Packages would be costed accordingly and although they could of course be flexed between parties to meet “on the day” needs, would provide a useful starting point to avoid disagreement and disappointment on either side.
Third, we concluded that a digital solution should be developed to bring together locums into a peer networked group – our vision for a Bromley “family” of locums. This would provide a “one stop shop” through which locum GPs can not only find work, but access local training and educational events and the peer networks that lead to work based friendships and the job satisfaction that can come from team working.
Moving towards conceptual, cultural and digital solutions
The narrative in recent years and in particular since the launch of the GP Forward View, has focused on GP recruitment and retention, but the capacity of GPs already working in the healthcare system is often forgotten. If GP roles offered a less overwhelming workload and more enjoyable working environment, the capacity and contribution of existing GPs could be greater.
How can doctors look after us if their professional and personal needs are not being looked after by the current system?

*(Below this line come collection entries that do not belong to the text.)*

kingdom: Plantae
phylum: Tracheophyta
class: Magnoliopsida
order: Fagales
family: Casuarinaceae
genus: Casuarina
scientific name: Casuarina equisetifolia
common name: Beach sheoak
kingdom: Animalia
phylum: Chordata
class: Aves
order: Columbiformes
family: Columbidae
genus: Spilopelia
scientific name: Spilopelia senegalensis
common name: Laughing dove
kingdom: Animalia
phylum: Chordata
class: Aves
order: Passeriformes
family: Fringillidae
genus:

As GP recruitment efforts such as the international GP recruitment programme have failed and retention programmes such as GP returner scheme have had limited uptake, focusing on the capacity of existing GPs feels like a wise priority.
In Bromley, we are piloting an app that aims to deliver both a digital solution to the challenges identified by the Bromley Primary Care Needs Assessment. Perhaps more importantly though, our app will be a tool to facilitate challenge of the entrenched perceptions and cultures that have reduced the contribution of GPs or prevented them from working in general practice altogether.
The debate about whether the future of general practice will rely on GP partners, salaried GPs or locum GPs to deliver the NHS long-term plan becomes less important as we start to think about GPs more as a function within the community-based team than a pre-determined and rigidly defined job description.
It is not about debating the merits of GP partners’ versus locums’ approaches to providing care – patients want versatile GPs who are themselves mentally and emotionally healthy and satisfied with their work. This is crucial to good quality of care for patients; how can doctors look after us if their professional and personal needs are not being looked after by the current system?